**WHAT THE EXERCISE ASKS:** Your answer must be the records below repeated word for word, with no pictures in it.

[Collection entries]
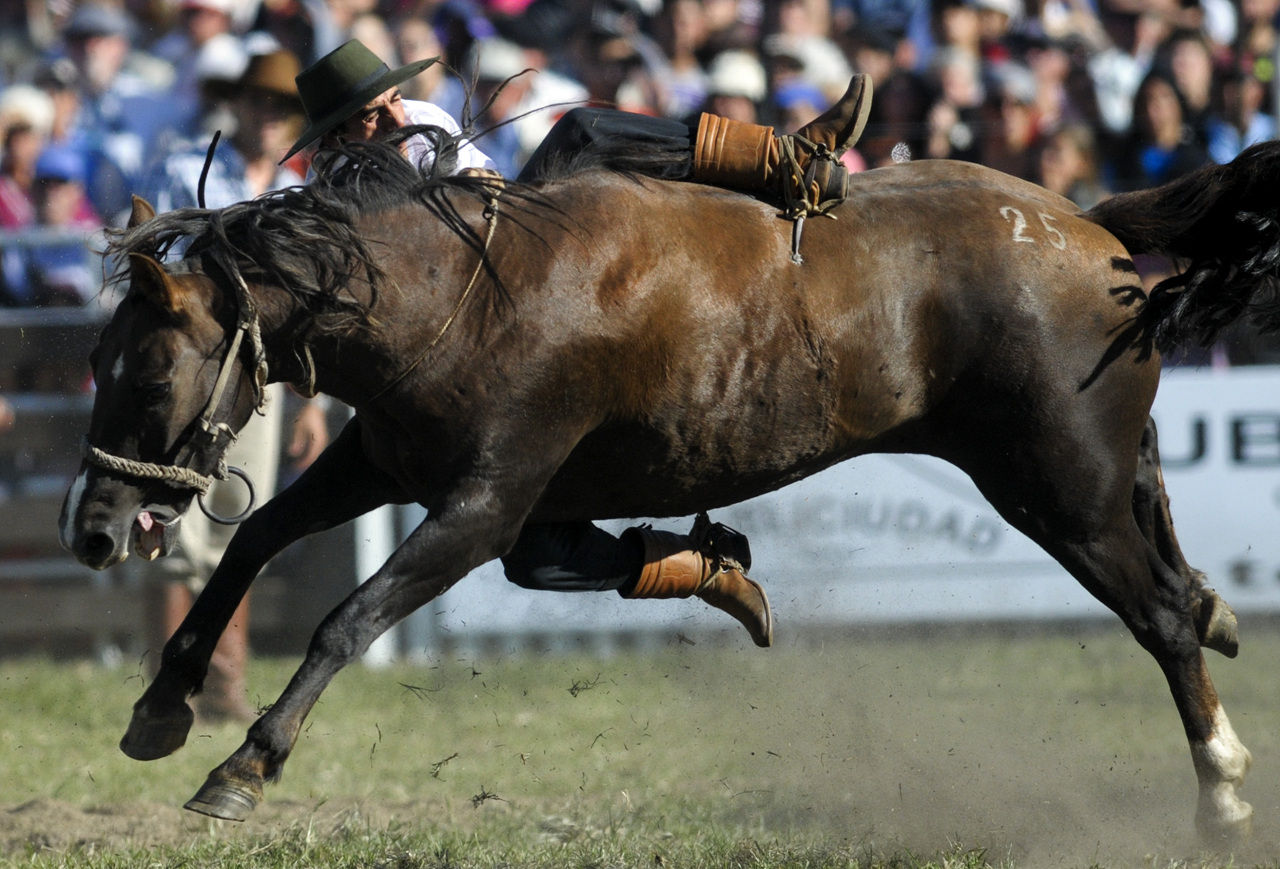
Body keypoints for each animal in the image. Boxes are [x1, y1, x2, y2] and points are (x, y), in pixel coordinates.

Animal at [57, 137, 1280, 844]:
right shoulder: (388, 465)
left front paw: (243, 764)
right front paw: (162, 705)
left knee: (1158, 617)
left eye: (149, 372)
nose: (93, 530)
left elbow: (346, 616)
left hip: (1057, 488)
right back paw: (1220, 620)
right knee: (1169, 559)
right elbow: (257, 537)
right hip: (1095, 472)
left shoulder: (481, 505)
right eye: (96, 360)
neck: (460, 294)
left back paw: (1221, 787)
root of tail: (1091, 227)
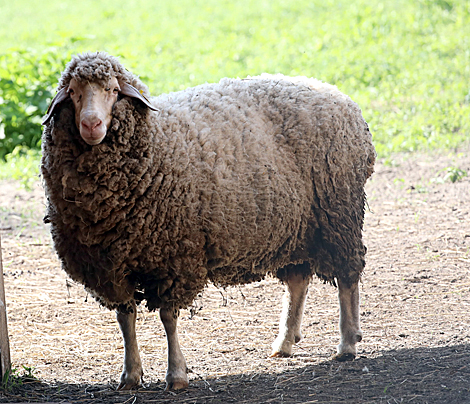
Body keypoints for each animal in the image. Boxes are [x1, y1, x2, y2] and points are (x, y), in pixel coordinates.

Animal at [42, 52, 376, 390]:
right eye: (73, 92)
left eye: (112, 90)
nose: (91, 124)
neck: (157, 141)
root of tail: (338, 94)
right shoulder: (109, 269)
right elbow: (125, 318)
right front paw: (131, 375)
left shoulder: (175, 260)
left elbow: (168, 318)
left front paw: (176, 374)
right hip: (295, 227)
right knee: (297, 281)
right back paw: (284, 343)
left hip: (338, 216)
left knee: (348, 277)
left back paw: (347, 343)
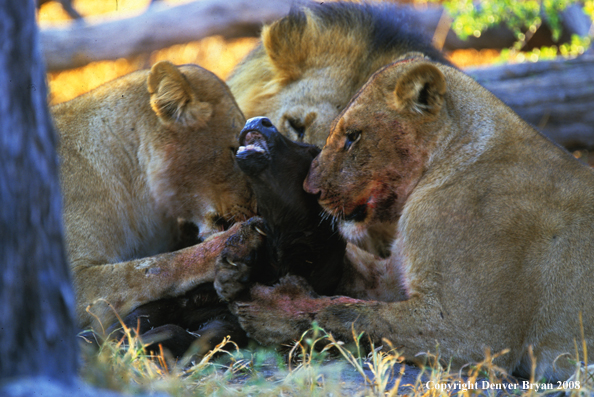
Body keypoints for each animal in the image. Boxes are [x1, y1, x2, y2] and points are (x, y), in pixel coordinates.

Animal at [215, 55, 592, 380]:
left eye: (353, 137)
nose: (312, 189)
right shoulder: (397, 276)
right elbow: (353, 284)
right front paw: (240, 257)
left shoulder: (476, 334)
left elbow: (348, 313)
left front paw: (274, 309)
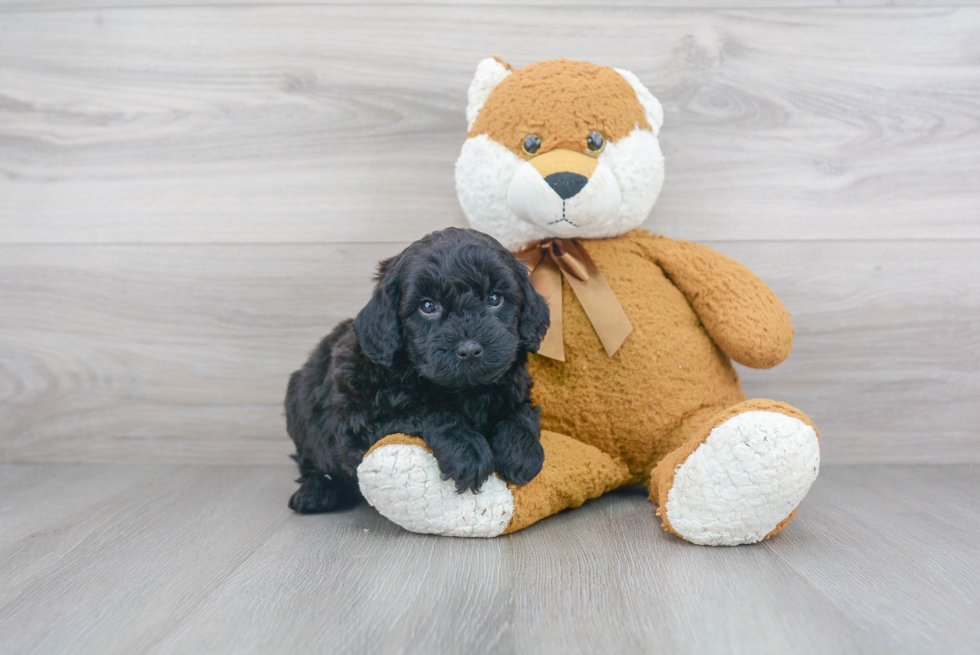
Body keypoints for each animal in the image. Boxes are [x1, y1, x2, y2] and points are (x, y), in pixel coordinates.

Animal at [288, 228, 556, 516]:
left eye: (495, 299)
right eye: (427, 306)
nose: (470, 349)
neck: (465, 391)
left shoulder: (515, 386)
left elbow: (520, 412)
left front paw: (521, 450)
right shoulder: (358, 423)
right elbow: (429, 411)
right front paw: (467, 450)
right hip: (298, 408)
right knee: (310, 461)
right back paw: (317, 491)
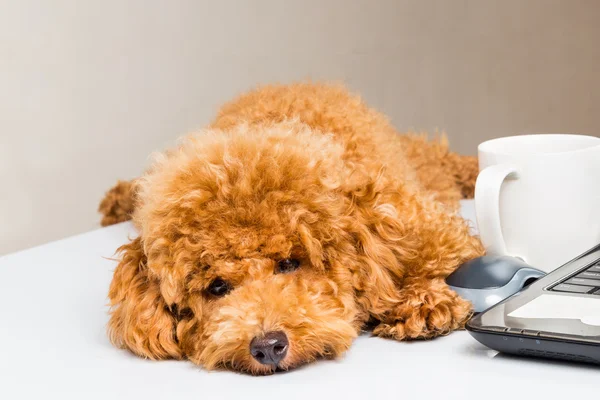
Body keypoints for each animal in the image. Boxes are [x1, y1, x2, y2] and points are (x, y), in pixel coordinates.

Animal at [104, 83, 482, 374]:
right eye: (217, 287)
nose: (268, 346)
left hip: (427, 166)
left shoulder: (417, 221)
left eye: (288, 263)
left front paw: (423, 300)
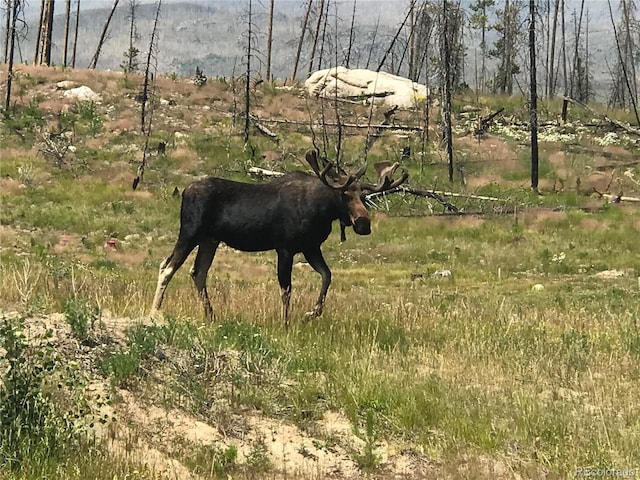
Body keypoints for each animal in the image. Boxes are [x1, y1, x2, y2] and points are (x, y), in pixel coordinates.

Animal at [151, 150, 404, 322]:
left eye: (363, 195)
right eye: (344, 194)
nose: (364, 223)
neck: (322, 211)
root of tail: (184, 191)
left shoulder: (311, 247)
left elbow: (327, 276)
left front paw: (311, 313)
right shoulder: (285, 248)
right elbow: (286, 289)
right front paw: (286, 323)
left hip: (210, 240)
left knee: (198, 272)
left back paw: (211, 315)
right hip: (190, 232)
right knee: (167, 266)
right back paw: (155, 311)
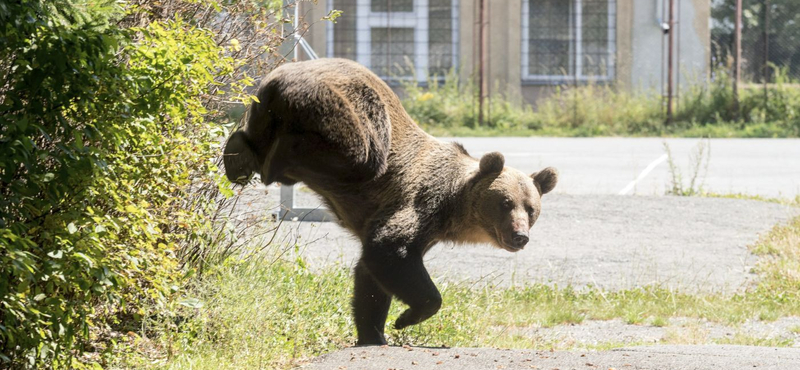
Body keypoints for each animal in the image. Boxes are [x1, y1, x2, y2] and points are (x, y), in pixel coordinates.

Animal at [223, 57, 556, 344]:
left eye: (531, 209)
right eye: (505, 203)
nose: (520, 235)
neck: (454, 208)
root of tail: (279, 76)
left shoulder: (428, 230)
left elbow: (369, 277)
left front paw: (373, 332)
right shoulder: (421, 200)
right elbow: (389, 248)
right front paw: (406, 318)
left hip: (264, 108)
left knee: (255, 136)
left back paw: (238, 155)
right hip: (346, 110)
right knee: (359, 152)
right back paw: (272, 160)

**THE ANSWER:**
Body keypoints for each animal in the image. Boxes are [x1, y1, x2, y2] and points are (x, y), in pixel coordinates.

Animal at [57, 137, 1280, 844]:
right shoulder: (388, 465)
left front paw: (243, 764)
right front paw: (162, 705)
left knee: (1158, 617)
left eye: (149, 372)
nose: (93, 530)
left elbow: (346, 616)
left hip: (1057, 488)
right back paw: (1220, 620)
right knee: (1169, 559)
right elbow: (257, 537)
right hip: (1095, 472)
left shoulder: (481, 505)
right eye: (96, 360)
neck: (460, 294)
left back paw: (1221, 787)
root of tail: (1091, 227)
Body keypoints for each animal in the image. Boxes are [x1, y1, x2, y2] and points are (x, y), in pixel coordinates.

Animal at [42, 52, 376, 390]:
right eye: (73, 92)
left eye: (112, 90)
nose: (91, 124)
neck: (157, 141)
root of tail: (338, 94)
right shoulder: (109, 269)
right elbow: (125, 318)
right front paw: (131, 375)
left shoulder: (175, 260)
left elbow: (168, 318)
left front paw: (176, 374)
right hip: (295, 227)
right knee: (297, 281)
right back paw: (284, 343)
left hip: (338, 216)
left knee: (348, 277)
left back paw: (347, 343)
Body keypoints for each animal in the image. Boxes are [x1, y1, x2, y2] and points are (x, y), in pixel coordinates.

Animal at [215, 55, 592, 380]:
left eye: (353, 137)
nose: (312, 189)
right shoulder: (397, 276)
right elbow: (353, 284)
right front paw: (240, 257)
left shoulder: (476, 334)
left elbow: (348, 313)
left front paw: (274, 309)
Body keypoints for each animal in the image. Boxes are [x1, y1, x2, y2] and points are (x, y), in pixel coordinates.

Animal at [288, 228, 556, 516]:
left eye: (495, 299)
right eye: (427, 306)
nose: (470, 349)
neck: (465, 391)
left shoulder: (515, 386)
left elbow: (520, 412)
left front paw: (521, 450)
right shoulder: (358, 423)
right elbow: (429, 411)
right front paw: (467, 450)
right hip: (298, 408)
right knee: (310, 461)
right back paw: (317, 491)
Body keypoints for each animal in the image. Boxes are [x1, y1, x2, y2] and points are (x, y), in pixel coordinates.

Animal at [104, 83, 482, 374]:
right eye: (217, 287)
nose: (268, 346)
left hip: (427, 166)
left shoulder: (417, 221)
left eye: (288, 263)
left front paw: (423, 300)
Body keypoints for each animal in the image. Boxes are [x1, y1, x2, y2] and points are (x, y), in pixel coordinates.

Animal at [151, 150, 404, 322]:
left eye: (363, 195)
right eye: (344, 194)
nose: (364, 223)
neck: (322, 211)
root of tail: (184, 191)
left shoulder: (311, 247)
left elbow: (327, 276)
left front paw: (311, 313)
right shoulder: (285, 248)
right elbow: (286, 289)
right front paw: (286, 323)
left hip: (210, 240)
left knee: (198, 272)
left back paw: (211, 315)
right hip: (190, 232)
right knee: (167, 266)
right back paw: (155, 311)
Body keypoints for each animal in the image. Boxes are [x1, y1, x2, y2] and points are (x, y), in pixel coordinates.

Animal at [223, 57, 556, 344]:
left eye: (531, 209)
right eye: (505, 203)
nose: (520, 235)
neck: (454, 208)
root of tail: (279, 76)
left shoulder: (428, 230)
left elbow: (369, 277)
left front paw: (373, 332)
right shoulder: (421, 200)
right elbow: (389, 248)
right front paw: (406, 318)
left hip: (264, 108)
left knee: (255, 136)
left back paw: (238, 155)
right hip: (346, 110)
right knee: (359, 152)
right back paw: (272, 160)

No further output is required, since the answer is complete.